Saturday, June 17, 2006

A Modest Introduction to the Dead Sea Scrolls - Part I

Many of us have some vague ideas about the Dead Sea Scrolls. Desert caves, Bedouins, clay jars, old writings about -- what, exactly? That was about as far as my knowledge extended until I went to a lecture a couple of weeks ago that preceeded a guided tour of the museum exhibit in which a fragment of one of them is displayed. I love a great "Mystery of History," so indulge me in this brief summary of what I've learned (and credit goes to the seminary professor/parish priest from whom I've learned a tremendous amount about scriptural criticism and interpretation in the classes he has offered for laypeople over the years):

The Dead Sea Scrolls are a collection of about 800 manuscripts, found between 1947 and 1956 in the caves of Qumran, on the northwest side of the Dead Sea. They are handwritten, mostly on animal skins, some on papyrus and, while none bear authors' names (as was traditional at the time) or internal dates, they have been dated (and yes, you can google them and discover that they have been carbon-dated) from 200 BCE - 100 CE, largely by their parallels to histories written by Philo and Josephus.

The leading hypothesis about the Scrolls is that they constituted the library of the Essenes, a Jewish sect of the first century, contemporaneous with the life of Christ.
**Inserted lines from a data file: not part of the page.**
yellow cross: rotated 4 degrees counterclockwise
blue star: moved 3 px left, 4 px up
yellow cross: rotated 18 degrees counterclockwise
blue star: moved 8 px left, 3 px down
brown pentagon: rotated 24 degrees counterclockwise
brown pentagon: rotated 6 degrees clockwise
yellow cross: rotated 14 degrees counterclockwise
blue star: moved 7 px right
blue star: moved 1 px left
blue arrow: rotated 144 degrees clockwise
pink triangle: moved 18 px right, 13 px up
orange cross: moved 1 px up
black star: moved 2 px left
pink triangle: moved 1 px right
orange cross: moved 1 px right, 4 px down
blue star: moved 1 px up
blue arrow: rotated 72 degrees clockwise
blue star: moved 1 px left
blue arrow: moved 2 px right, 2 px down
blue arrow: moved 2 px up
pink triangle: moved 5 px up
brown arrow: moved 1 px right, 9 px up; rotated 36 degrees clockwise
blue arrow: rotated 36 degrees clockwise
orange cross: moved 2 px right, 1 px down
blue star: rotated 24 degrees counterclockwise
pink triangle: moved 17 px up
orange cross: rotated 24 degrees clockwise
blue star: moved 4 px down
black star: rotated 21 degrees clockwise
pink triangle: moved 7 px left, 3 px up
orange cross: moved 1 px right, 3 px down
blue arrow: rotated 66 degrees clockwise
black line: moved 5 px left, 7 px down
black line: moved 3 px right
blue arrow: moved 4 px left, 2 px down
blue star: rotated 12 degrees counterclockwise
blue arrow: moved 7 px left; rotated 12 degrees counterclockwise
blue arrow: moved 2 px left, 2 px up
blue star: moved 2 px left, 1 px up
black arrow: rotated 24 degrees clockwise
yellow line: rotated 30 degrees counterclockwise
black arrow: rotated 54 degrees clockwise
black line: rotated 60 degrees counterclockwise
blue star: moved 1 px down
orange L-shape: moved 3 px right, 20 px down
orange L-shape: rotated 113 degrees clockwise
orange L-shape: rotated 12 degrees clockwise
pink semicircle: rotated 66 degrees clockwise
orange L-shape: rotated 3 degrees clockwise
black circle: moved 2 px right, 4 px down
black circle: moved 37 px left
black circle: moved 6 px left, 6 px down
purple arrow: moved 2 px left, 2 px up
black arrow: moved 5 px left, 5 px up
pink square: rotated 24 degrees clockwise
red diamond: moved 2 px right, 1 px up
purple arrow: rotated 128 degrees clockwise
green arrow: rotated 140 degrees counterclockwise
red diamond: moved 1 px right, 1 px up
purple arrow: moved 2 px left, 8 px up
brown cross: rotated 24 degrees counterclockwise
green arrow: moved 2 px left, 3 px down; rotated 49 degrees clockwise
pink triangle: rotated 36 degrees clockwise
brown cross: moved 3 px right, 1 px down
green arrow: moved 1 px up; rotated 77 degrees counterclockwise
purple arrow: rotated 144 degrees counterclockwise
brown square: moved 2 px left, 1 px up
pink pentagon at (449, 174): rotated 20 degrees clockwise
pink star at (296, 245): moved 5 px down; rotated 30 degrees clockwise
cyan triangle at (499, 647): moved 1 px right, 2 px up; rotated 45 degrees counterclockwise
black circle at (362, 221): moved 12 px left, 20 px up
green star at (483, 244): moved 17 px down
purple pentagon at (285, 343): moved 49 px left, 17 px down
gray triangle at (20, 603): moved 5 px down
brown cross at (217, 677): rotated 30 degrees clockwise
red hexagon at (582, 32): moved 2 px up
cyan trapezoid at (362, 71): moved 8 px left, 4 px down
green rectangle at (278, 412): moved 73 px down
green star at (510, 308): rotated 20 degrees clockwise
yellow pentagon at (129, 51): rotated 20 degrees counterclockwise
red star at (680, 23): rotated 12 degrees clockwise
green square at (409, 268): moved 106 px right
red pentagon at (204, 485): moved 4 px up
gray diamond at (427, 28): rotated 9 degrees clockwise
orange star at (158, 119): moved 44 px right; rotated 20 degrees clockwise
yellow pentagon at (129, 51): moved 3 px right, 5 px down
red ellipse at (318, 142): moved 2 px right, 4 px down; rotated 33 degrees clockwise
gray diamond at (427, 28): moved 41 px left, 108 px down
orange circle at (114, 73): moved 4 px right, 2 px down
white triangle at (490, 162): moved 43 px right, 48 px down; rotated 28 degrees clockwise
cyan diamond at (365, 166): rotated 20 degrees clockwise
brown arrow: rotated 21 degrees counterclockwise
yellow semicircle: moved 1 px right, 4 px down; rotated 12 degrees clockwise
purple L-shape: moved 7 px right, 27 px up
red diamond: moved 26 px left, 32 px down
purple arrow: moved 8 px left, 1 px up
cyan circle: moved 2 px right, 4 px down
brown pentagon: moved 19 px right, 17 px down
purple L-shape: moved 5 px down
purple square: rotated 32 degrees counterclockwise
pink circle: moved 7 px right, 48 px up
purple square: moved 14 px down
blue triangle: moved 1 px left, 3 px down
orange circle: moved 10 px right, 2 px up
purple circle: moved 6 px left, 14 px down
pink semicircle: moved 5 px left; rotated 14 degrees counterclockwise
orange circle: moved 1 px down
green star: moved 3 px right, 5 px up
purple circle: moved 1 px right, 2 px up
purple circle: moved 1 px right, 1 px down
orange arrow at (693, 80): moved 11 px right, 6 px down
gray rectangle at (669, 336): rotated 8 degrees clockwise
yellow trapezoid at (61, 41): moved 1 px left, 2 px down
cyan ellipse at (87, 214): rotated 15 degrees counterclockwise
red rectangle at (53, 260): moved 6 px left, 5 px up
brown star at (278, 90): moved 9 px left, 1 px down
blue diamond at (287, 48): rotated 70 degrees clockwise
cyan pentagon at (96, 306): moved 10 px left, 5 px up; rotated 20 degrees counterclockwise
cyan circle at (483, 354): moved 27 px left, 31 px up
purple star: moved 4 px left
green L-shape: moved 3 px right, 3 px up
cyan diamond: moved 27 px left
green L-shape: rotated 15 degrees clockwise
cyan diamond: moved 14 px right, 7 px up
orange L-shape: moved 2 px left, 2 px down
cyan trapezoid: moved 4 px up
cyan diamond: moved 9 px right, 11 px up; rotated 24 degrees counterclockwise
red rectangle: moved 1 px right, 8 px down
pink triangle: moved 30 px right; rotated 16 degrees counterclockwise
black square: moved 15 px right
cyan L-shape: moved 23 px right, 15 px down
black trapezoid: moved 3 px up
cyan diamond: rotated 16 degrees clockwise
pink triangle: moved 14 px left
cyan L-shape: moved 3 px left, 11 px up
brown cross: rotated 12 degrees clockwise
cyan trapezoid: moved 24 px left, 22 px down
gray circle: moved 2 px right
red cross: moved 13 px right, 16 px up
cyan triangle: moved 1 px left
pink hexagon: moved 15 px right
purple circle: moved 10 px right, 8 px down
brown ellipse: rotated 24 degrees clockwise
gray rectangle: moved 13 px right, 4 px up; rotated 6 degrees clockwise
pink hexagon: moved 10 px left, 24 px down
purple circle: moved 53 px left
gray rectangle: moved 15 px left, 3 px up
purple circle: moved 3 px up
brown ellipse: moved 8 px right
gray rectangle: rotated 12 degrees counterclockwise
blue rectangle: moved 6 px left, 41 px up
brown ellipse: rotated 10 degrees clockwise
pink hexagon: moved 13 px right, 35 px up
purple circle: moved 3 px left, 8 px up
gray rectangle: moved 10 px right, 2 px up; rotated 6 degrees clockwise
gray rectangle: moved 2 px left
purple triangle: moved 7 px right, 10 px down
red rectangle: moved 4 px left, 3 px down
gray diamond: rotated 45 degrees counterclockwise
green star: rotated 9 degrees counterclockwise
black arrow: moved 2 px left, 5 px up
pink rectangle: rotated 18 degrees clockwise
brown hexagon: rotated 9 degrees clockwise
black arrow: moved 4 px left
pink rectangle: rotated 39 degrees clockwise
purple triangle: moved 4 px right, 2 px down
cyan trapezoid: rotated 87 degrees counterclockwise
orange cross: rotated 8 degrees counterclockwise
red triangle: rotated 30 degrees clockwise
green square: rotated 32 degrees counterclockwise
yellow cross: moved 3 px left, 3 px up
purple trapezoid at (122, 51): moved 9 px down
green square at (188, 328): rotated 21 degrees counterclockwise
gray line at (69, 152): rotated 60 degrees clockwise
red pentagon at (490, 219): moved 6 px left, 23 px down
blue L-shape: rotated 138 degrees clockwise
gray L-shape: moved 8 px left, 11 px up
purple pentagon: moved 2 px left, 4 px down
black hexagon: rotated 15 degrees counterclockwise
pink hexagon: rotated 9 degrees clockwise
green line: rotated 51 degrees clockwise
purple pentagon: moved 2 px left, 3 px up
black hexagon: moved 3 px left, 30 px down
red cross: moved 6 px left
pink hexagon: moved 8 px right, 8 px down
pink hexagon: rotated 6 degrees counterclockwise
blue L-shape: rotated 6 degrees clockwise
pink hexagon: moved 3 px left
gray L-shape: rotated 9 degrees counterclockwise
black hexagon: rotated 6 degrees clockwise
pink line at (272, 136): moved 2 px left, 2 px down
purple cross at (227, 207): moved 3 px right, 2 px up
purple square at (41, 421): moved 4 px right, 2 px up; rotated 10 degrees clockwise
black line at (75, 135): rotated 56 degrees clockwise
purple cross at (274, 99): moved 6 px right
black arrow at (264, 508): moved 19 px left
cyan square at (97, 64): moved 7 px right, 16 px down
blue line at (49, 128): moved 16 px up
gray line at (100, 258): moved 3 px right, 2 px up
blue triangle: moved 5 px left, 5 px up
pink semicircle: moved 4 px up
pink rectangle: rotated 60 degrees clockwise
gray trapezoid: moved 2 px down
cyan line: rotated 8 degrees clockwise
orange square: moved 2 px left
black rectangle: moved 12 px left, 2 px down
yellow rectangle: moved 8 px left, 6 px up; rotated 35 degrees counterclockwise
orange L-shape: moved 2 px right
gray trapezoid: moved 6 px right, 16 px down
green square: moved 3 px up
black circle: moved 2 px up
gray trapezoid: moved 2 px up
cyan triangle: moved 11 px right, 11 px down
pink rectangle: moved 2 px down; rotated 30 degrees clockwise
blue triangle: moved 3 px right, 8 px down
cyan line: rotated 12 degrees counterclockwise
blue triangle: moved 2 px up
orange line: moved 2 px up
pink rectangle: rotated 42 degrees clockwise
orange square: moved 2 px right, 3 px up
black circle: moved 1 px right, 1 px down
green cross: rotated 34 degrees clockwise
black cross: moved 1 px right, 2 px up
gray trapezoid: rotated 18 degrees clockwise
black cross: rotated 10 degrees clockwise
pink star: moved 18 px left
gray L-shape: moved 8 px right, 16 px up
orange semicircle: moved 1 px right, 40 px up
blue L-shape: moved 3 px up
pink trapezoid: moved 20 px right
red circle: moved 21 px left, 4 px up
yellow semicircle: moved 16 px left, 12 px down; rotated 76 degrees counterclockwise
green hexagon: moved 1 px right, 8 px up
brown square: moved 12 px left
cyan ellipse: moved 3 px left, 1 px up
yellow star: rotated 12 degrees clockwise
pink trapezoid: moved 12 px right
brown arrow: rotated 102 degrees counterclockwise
They contain no reference to Jesus or his followers, but they do contain most of the books of the Hebrew Bible, including multiple copies of many of them, and a number of books not known before that describe the life of the Essene community.

The discovery of the Scrolls and the dawning understanding of what they represent is a great adventure tale: from a young Bedouin shepherd throwing rocks in a cave and running away when he heard the sound of something breaking, to the return trip and discovery of the first seven scrolls, to the baffled Syrian archbishop who bought four of them for $100 and the equally confused professor at Hebrew University who purchased the other three, to the Johns Hopkins manuscript expert who immediately recognized them as the "greatest manuscript discovery of all time," to the race to the caves by scholars and Bedouins as the word leaked out that something of value might be hidden in them, to the 15,000 fragments carted off -- many by Bedouins to marketplaces -- and painstakingly retrieved over many subsequent years, to the Wall Street Journal ad that brought the Syrian archbishop a rather large return on his initial $100 investment. The original seven scrolls are now all in Israel, except for the small fragment that came to us handcuffed to its caretaker and under 24/7 guard in the museum.

Why does anyone care? Stay tuned. . .


Stacy said...

Actually, I'm very interested! Glad to see this is Part I. I'll be checking back for more entries.

Judith said...

A very good brief summary of a complex (and controversial) topic. I'm looking forward to reading more.

Kathryn said...

You succinctly summed up the extent of my knowledge in the first part of your entry. I am fascinated. How long will it be there?